Relator do processo do Master, Mendonça tornou público um relatório da Polícia Federal apontando as citações ao colega Alexandre de Moraes. Ele enviou o caso para o presidente da Corte, Edson Fachin, para análise pelo plenário. No entanto, em reação, Moraes usou um relatório de inteligência da PF para acusar Mendonça de diversos crimes, como improbidade administrativa, crime de responsabilidade e de atuar em benefício de determinado grupo político. O despacho de Moraes ocorreu no inquérito das fake news, que tramita há anos no Tribunal.

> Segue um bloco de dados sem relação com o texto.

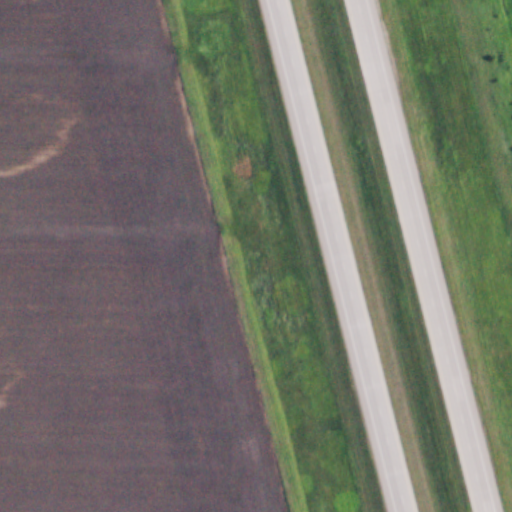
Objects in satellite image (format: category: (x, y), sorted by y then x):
road: (339, 256)
road: (421, 256)
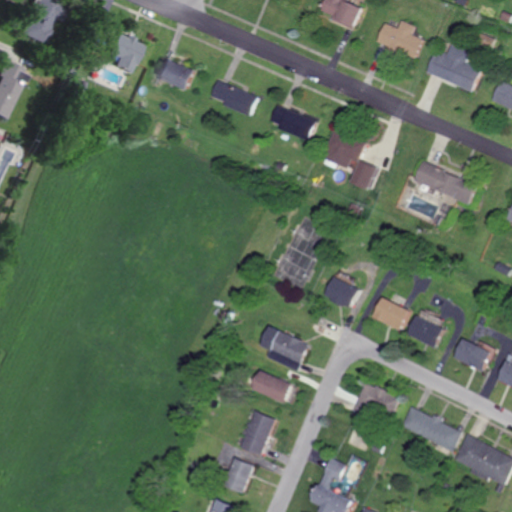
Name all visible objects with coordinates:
road: (192, 9)
building: (342, 11)
building: (33, 20)
building: (402, 38)
building: (119, 52)
building: (456, 67)
building: (173, 72)
road: (327, 77)
building: (7, 86)
building: (504, 94)
building: (236, 97)
building: (295, 122)
building: (346, 149)
building: (365, 175)
building: (447, 182)
building: (511, 218)
building: (344, 292)
building: (393, 313)
building: (429, 331)
building: (288, 344)
building: (475, 354)
building: (508, 374)
road: (433, 382)
building: (274, 386)
building: (379, 403)
road: (315, 427)
building: (434, 428)
building: (260, 433)
building: (487, 459)
building: (335, 472)
building: (241, 475)
building: (332, 500)
building: (222, 506)
building: (369, 510)
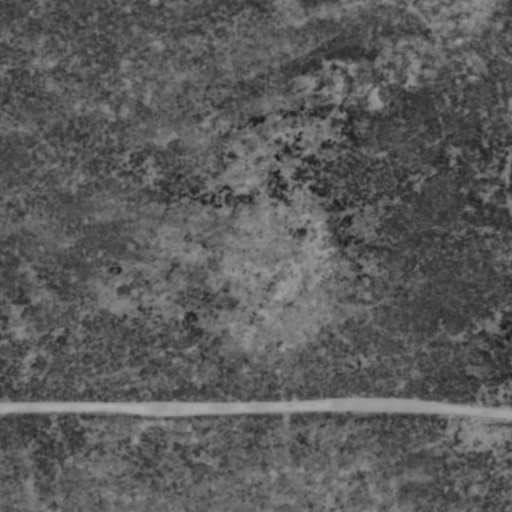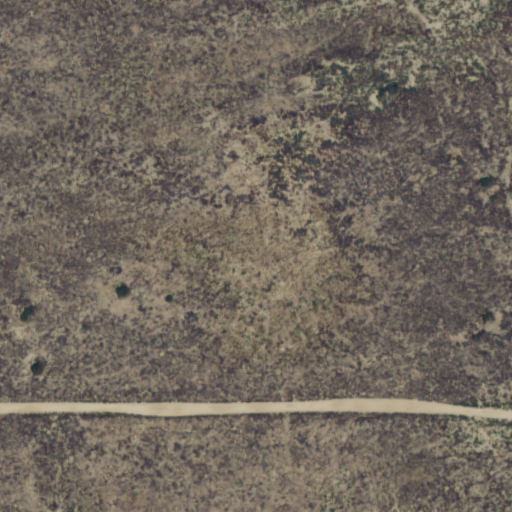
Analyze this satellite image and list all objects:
road: (256, 412)
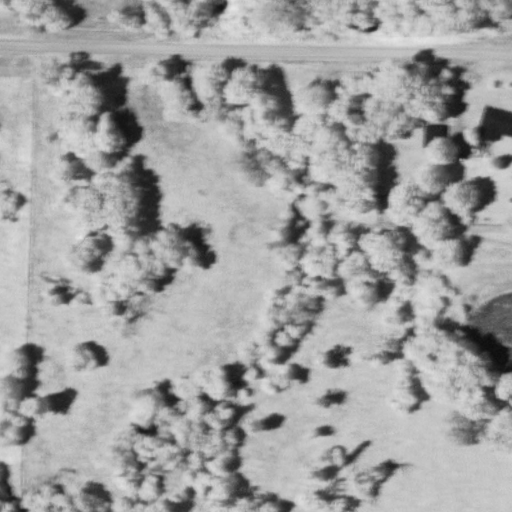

Na alteração sugerida por Gilmar, um artigo será adicionado ao regimento interno para vedar a lotação de policiais e militares em cargos de comissão. "É vedada a nomeação ou a designação de militares das Forças Armadas e de servidores integrantes das carreiras policiais previstas no artigo 144 da Constituição Federal, ainda que licenciados ou cedidos, para cargo em comissão ou função comissionada nos gabinetes dos ministros, salvo para o exercício de atividade de segurança, devidamente informada pela Chefia de Gabinete à Secretaria do Tribunal, sendo vedada a participação na instrução de inquéritos ou processos e em atividades de assessoramento jurídico", destaca o texto sugerido pelo magistrado.
A sugestão será avaliada pela Comissão de Regimento, integrada por quatro ministros, com Alexandre de Moraes entre eles. O ministro André Mendonça não faz parte do colegiado que vai analisar a sugestão. Os outros integrantes do grupo são Luiz Fux, Nunes Marques e Flávio Dino. Após manifestação dos integrantes da comissão, Edson Fachin vai convocar uma reunião administrativa para decidir o caso.
Delegados
Em meio à crise, o Ministério Público Federal (MPF) abriu procedimento para investigar integrantes da Polícia Federal que produziram o relatório que cita conversas sobre Alexandre de Moraes. O procurador-geral da República, Paulo Gonet, é citado como eventual contato dos envolvidos no esquema.
Em nota, a Associação dos Delegados da Polícia Federal pediu que Gonet seja declarado suspeito para atuar no caso e diz que o documento questionado pelo MPF "foi produzido por determinação do ministro então relator do feito no Supremo Tribunal Federal" e que "os delegados e servidores que dele participaram cumpriram ordem judicial, nos estritos limites nela fixados, sem margem para juízo próprio de conveniência sobre o que lhes foi determinado pelo juízo competente".
A entidade "requer que o procurador-geral da República se declare impedido e se abstenha de praticar atos, seja como fiscal da lei, seja como titular do controle externo, nos procedimentos relacionados aos fatos em que é citado; que o procedimento instaurado seja arquivado por ser via inadequada ao questionamento de ato do STF".